| Exercise |
Reproduce the passage of the forum thread about the IFly store word for word, from "I sure hope" to "on the news.".

Segment Start: Text excerpt

# IFly,The Angler's Edge ?????



## dsim3240 (Nov 12, 2008)

Has anyone heard if their new store is open yet? I need some tying supplies and hate to order online. Orvis and FTU don't have the selection that I want.


----------



## crw91383 (Nov 21, 2008)

DOwntown store is open in the same building as the Houston Club.


----------



## Bruce J (Jun 27, 2004)

They've had several delays in opening the store at the corner of San Felipe and Post Oak. I believe the latest forecast is for around the end of October. The downtown store is open, but not on weekends.


----------



## davekelly (Dec 14, 2009)

I need to contact IFly about something. Does anyone have a link to their website?


----------



## 2WheelFisher (Jun 4, 2009)

http://www.ifly.org/cgi-bin/cp-app.cgi


----------



## davekelly (Dec 14, 2009)

Thanks for the link


----------



## shallowist (May 28, 2009)

I spoke to Jim Collins this week and he said that they believe the first week of November, they are tyring to get the interior completed and get their CO. They are planning a big re opening event that should be announced soon. 

Looking forward to it!


----------



## dsim3240 (Nov 12, 2008)

I sure hope the post here @ "2Cool" when the reopen.


----------



## flatscat1 (Jun 2, 2005)

Is there store at Westheimer @ Post Oak still open or are they moving or something? I haven't been by in a few months so I guess I'm behind on the news.


----------



## Bruce J (Jun 27, 2004)

I'm pretty sure the Westheimer/Post Oak store has been closed for about a month now. Just the downstore is open (weekdays only) till they get the new one finished.


----------



## JIM COLLINS (Sep 30, 2008)

Segment End: Text excerpt
Segment Start: Given data

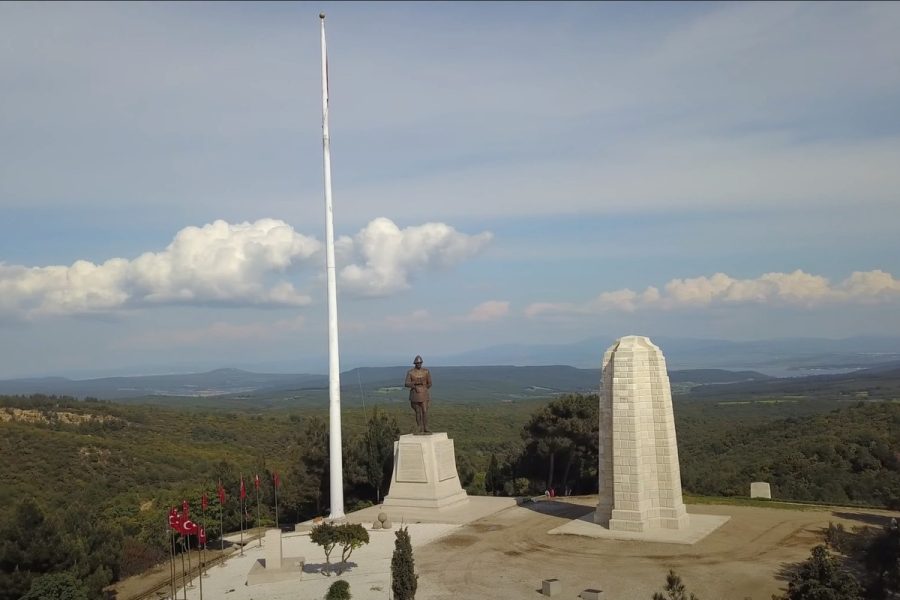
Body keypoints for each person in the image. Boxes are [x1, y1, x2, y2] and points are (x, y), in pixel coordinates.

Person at [404, 355, 432, 433]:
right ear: (415, 363)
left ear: (422, 363)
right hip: (415, 394)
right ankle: (419, 427)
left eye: (420, 363)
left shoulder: (426, 371)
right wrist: (414, 383)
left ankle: (426, 427)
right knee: (417, 411)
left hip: (424, 394)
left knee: (425, 410)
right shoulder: (410, 372)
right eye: (417, 363)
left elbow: (429, 383)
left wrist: (424, 388)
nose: (419, 364)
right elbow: (406, 383)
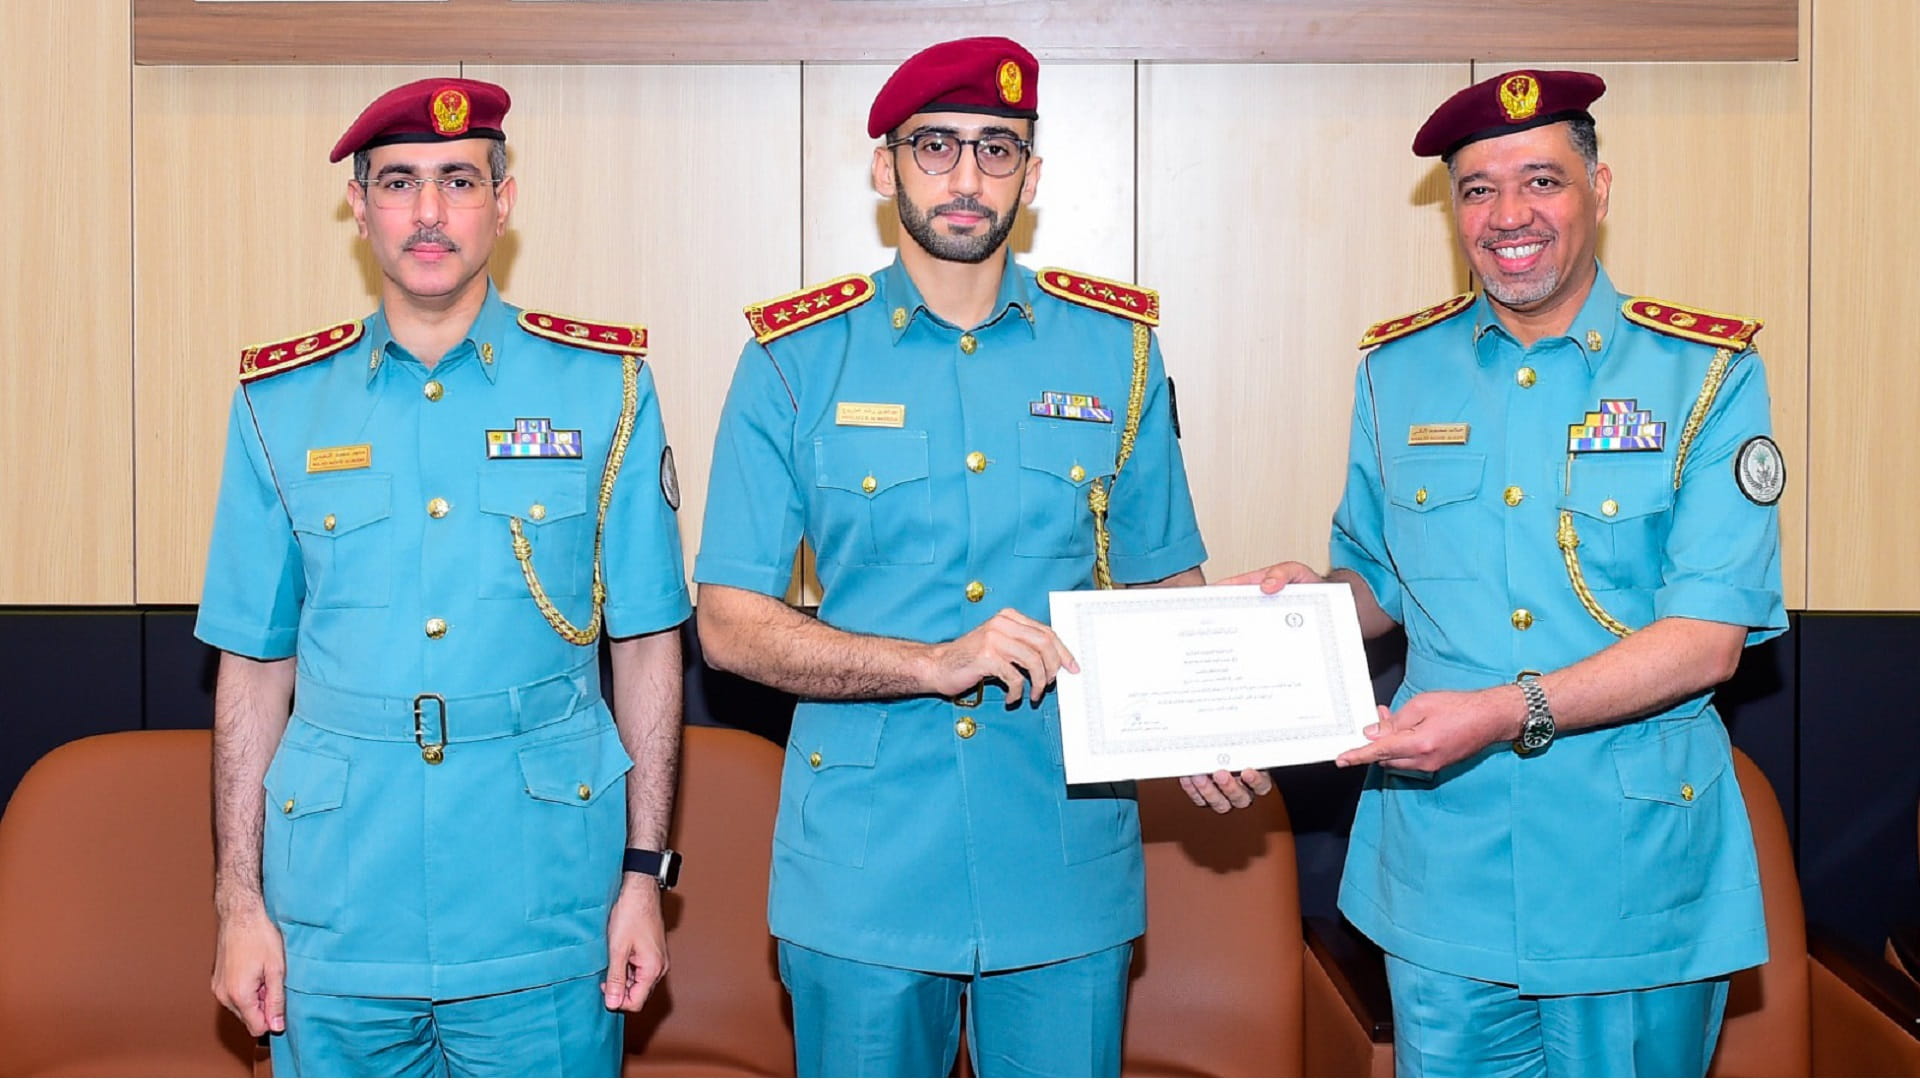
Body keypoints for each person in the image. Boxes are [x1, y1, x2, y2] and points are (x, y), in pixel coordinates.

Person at [693, 36, 1266, 1077]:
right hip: (863, 866)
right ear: (884, 166)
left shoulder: (1117, 352)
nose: (966, 178)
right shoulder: (793, 356)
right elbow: (729, 626)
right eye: (936, 147)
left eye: (997, 150)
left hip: (1058, 848)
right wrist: (930, 662)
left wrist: (1217, 706)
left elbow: (1162, 583)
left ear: (1032, 177)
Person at [1226, 69, 1786, 1076]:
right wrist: (1290, 612)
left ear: (1599, 189)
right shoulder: (1396, 371)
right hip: (1444, 874)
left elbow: (1709, 639)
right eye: (1479, 189)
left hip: (1631, 879)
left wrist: (1505, 711)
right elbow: (1377, 587)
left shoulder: (1704, 372)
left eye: (1542, 180)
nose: (1509, 215)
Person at [196, 77, 691, 1077]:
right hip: (337, 907)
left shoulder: (607, 388)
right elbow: (253, 671)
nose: (429, 213)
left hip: (544, 902)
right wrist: (239, 903)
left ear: (503, 201)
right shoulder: (279, 405)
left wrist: (642, 877)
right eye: (400, 183)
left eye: (459, 180)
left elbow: (645, 645)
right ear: (358, 204)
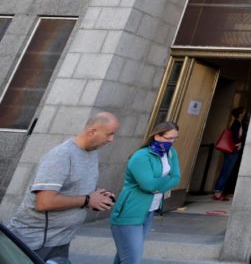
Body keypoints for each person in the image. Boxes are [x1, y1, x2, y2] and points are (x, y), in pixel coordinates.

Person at [8, 112, 119, 262]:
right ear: (92, 132)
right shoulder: (61, 155)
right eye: (109, 134)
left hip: (61, 240)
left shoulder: (92, 153)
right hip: (36, 242)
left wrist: (98, 195)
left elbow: (75, 187)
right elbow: (44, 202)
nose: (112, 140)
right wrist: (87, 200)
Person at [110, 121, 181, 264]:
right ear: (157, 136)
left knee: (125, 256)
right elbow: (148, 185)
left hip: (149, 211)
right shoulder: (141, 156)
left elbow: (177, 178)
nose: (172, 142)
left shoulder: (171, 153)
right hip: (130, 212)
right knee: (132, 259)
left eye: (175, 138)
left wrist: (158, 183)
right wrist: (165, 180)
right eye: (169, 138)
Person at [211, 107, 246, 201]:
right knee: (226, 171)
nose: (244, 114)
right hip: (232, 151)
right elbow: (234, 136)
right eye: (243, 112)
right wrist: (238, 144)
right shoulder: (236, 123)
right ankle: (218, 193)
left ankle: (219, 192)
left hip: (232, 150)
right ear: (240, 114)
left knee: (226, 171)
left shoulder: (238, 123)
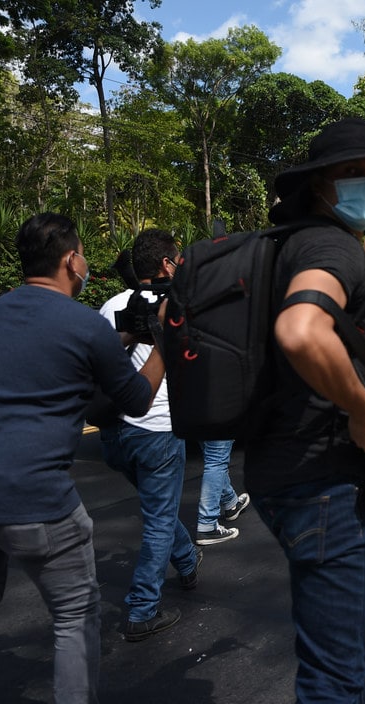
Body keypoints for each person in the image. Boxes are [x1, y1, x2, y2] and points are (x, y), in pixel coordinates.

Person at [0, 213, 166, 704]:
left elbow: (58, 350)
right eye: (83, 254)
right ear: (72, 260)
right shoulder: (84, 323)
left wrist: (125, 338)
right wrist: (166, 346)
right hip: (31, 497)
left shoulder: (0, 311)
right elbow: (133, 399)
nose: (86, 263)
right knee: (73, 613)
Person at [243, 117, 365, 704]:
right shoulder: (329, 247)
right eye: (350, 174)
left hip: (276, 469)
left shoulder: (289, 245)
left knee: (346, 658)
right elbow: (301, 330)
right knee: (333, 678)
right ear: (317, 185)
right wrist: (364, 410)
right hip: (323, 485)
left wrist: (363, 258)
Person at [98, 228, 206, 642]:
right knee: (159, 518)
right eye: (176, 259)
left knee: (157, 509)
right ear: (165, 264)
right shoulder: (176, 307)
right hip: (157, 429)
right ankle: (142, 609)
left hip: (114, 434)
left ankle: (188, 562)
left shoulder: (111, 305)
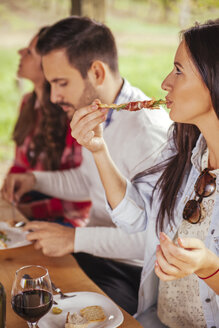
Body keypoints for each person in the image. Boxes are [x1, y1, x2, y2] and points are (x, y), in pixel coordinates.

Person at [1, 16, 171, 315]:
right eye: (51, 83)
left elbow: (151, 238)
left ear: (96, 71)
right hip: (94, 255)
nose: (54, 97)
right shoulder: (101, 115)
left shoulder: (148, 132)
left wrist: (73, 238)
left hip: (129, 275)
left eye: (61, 83)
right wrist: (34, 180)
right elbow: (88, 180)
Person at [68, 19, 219, 326]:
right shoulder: (182, 150)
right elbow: (136, 220)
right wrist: (99, 150)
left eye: (179, 70)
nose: (166, 82)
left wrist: (208, 267)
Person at [2, 27, 90, 227]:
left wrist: (26, 211)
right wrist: (9, 195)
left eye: (30, 52)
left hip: (64, 219)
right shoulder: (27, 103)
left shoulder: (72, 113)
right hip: (30, 208)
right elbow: (20, 165)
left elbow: (83, 197)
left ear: (48, 65)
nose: (20, 52)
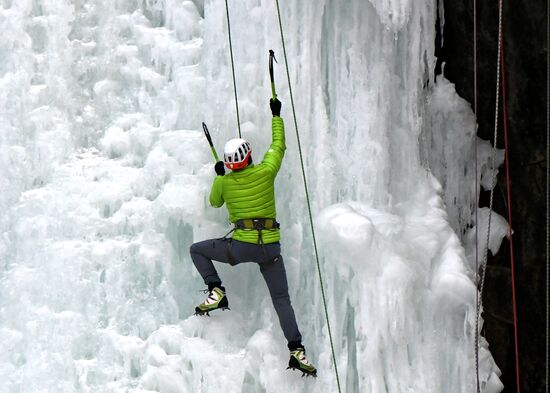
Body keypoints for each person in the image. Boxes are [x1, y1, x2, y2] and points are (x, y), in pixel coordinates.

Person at [189, 98, 317, 377]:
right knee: (282, 300)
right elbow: (278, 146)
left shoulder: (224, 180)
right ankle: (296, 349)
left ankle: (216, 290)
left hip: (241, 248)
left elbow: (214, 203)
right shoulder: (265, 171)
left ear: (228, 163)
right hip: (269, 249)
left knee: (197, 250)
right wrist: (276, 115)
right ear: (248, 157)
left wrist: (219, 176)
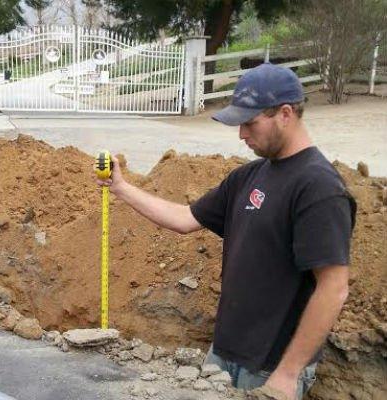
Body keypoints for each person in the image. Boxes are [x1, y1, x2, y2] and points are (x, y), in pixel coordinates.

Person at [95, 63, 356, 400]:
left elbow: (333, 289)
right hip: (222, 356)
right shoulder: (248, 176)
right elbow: (185, 219)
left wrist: (288, 375)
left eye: (249, 123)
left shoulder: (319, 187)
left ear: (285, 114)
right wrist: (121, 188)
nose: (241, 134)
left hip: (268, 369)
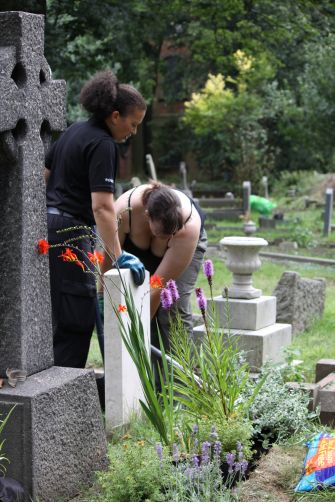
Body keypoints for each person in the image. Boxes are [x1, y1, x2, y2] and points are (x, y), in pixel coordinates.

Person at [45, 70, 146, 368]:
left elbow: (44, 177)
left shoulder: (73, 130)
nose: (134, 132)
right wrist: (117, 256)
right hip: (71, 233)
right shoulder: (104, 144)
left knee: (54, 313)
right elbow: (102, 207)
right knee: (75, 319)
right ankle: (62, 397)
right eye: (133, 123)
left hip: (48, 228)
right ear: (115, 116)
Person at [113, 182, 207, 352]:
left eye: (169, 235)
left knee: (171, 307)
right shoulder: (124, 211)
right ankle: (143, 375)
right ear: (147, 216)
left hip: (183, 246)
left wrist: (138, 331)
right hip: (135, 243)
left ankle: (181, 375)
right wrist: (102, 297)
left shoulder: (188, 227)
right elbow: (109, 257)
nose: (165, 240)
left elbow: (157, 286)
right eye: (160, 235)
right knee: (125, 299)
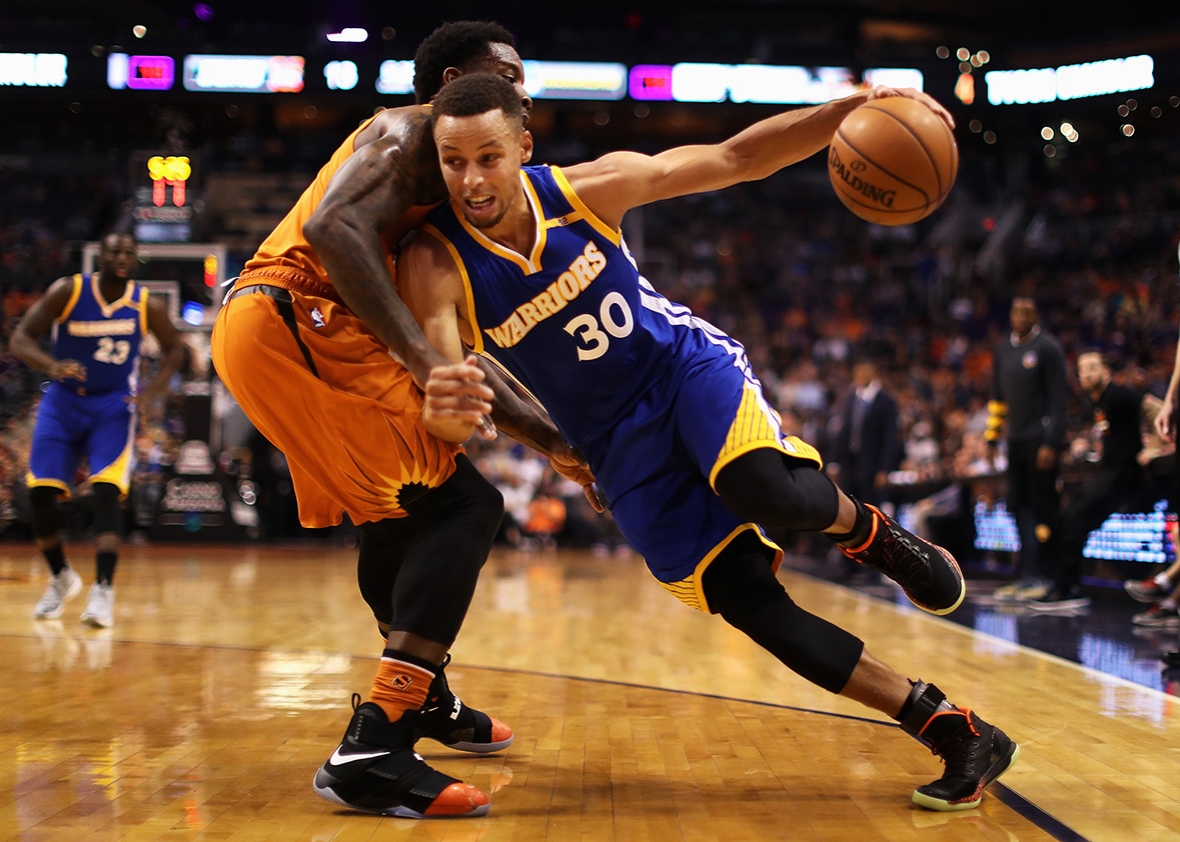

Segment End: Given data

| Task solution |
I sure hope the post here @ "2Cool" when the reopen.


----------



## flatscat1 (Jun 2, 2005)

Is there store at Westheimer @ Post Oak still open or are they moving or something? I haven't been by in a few months so I guess I'm behind on the news.